---------- THE INPUT ----------

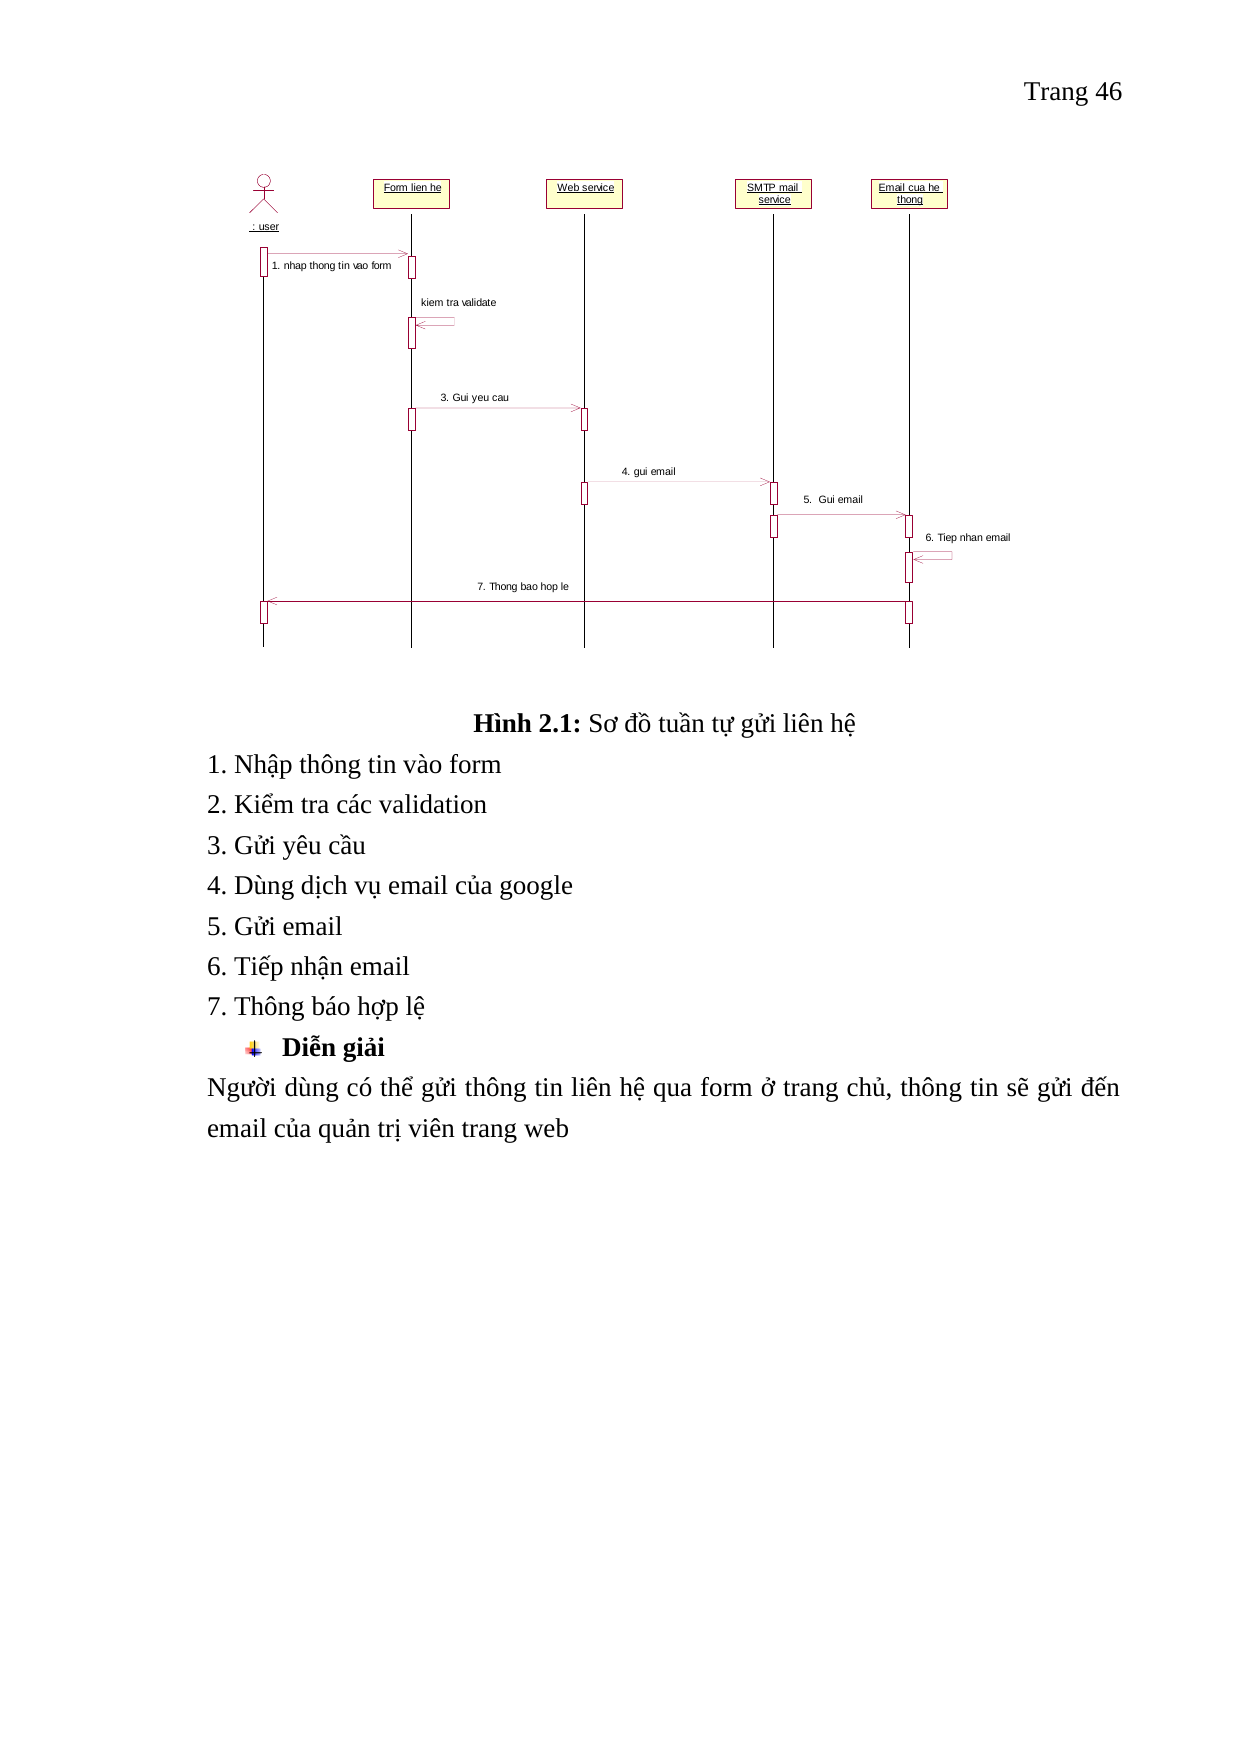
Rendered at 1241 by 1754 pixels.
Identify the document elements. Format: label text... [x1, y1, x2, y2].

list 2. Kiểm tra các validation [207, 788, 1122, 819]
list Diễn giải [244, 1031, 1122, 1062]
list 4. Dùng dịch vụ email của google [207, 869, 1122, 900]
list 5. Gửi email [207, 909, 1122, 941]
picture [245, 1039, 262, 1057]
text Sơ đồ tuần tự gửi liên hệ [207, 707, 1122, 739]
list Người dùng có thể gửi thông tin liên hệ qua form ở trang chủ, thông tin sẽ gửi đến email của quản trị viên trang web [207, 1071, 1122, 1143]
list 7. Thông báo hợp lệ [207, 990, 1122, 1022]
list 6. Tiếp nhận email [207, 950, 1122, 981]
list 1. Nhập thông tin vào form [207, 748, 1122, 779]
list 3. Gửi yêu cầu [207, 829, 1122, 860]
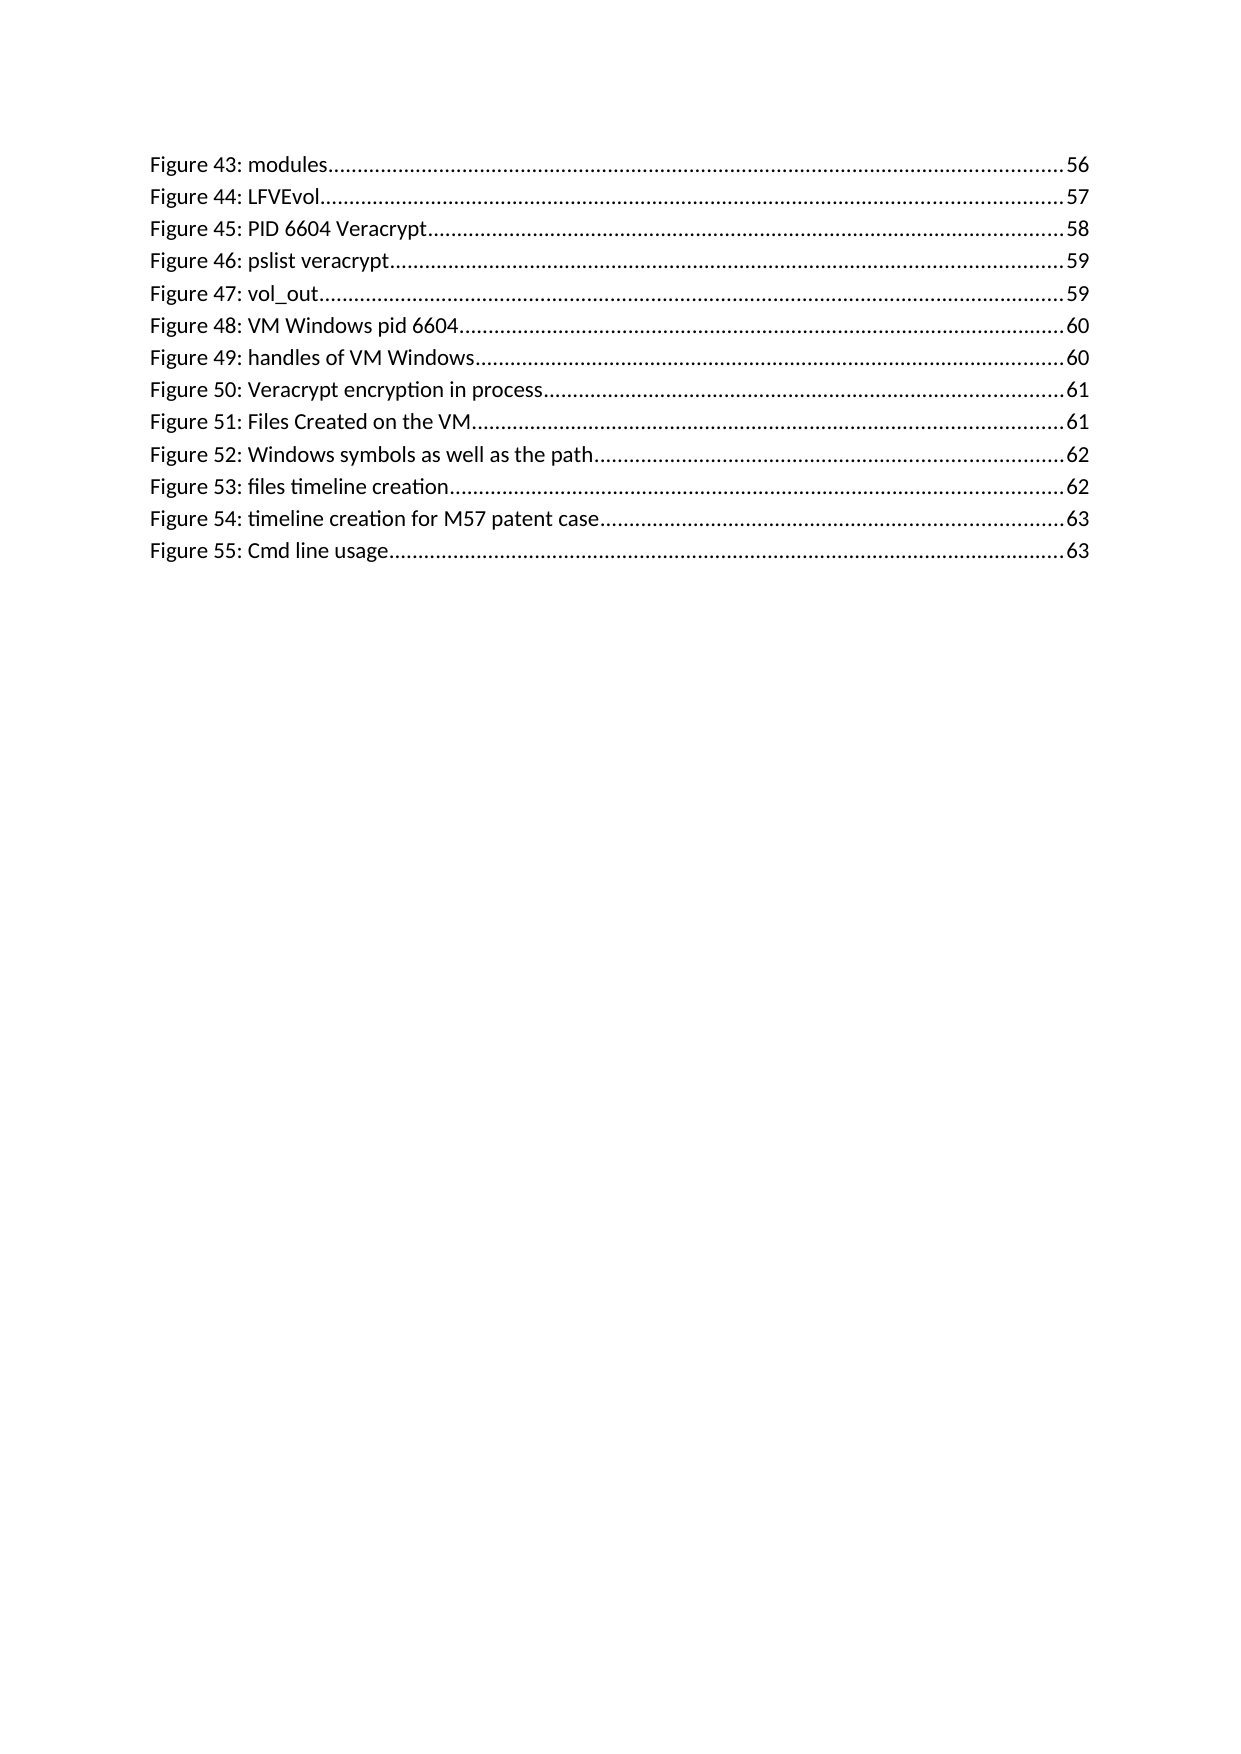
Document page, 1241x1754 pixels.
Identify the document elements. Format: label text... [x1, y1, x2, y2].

text Figure 45: PID 6604 Veracrypt 58 [150, 214, 1090, 242]
text Figure 53: files timeline creation 62 [150, 472, 1090, 500]
text Figure 55: Cmd line usage 63 [150, 536, 1090, 564]
text Figure 44: LFVEvol 57 [150, 182, 1090, 210]
text Figure 54: timeline creation for M57 patent case 63 [150, 504, 1090, 532]
text Figure 49: handles of VM Windows 60 [150, 343, 1090, 371]
text Figure 51: Files Created on the VM 61 [150, 407, 1090, 436]
text Figure 48: VM Windows pid 6604 60 [150, 311, 1090, 339]
text Figure 47: vol_out 59 [150, 279, 1090, 307]
text Figure 46: pslist veracrypt 59 [150, 247, 1090, 274]
text Figure 43: modules 56 [150, 150, 1090, 178]
text Figure 52: Windows symbols as well as the path 62 [150, 440, 1090, 468]
text Figure 50: Veracrypt encryption in process 61 [150, 375, 1090, 403]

----------

§ **YOUR GOAL**
Where a line in the listing above holds the string "pixels", include it in your count, and answer with the number alone.

§ **RESPONSE**
2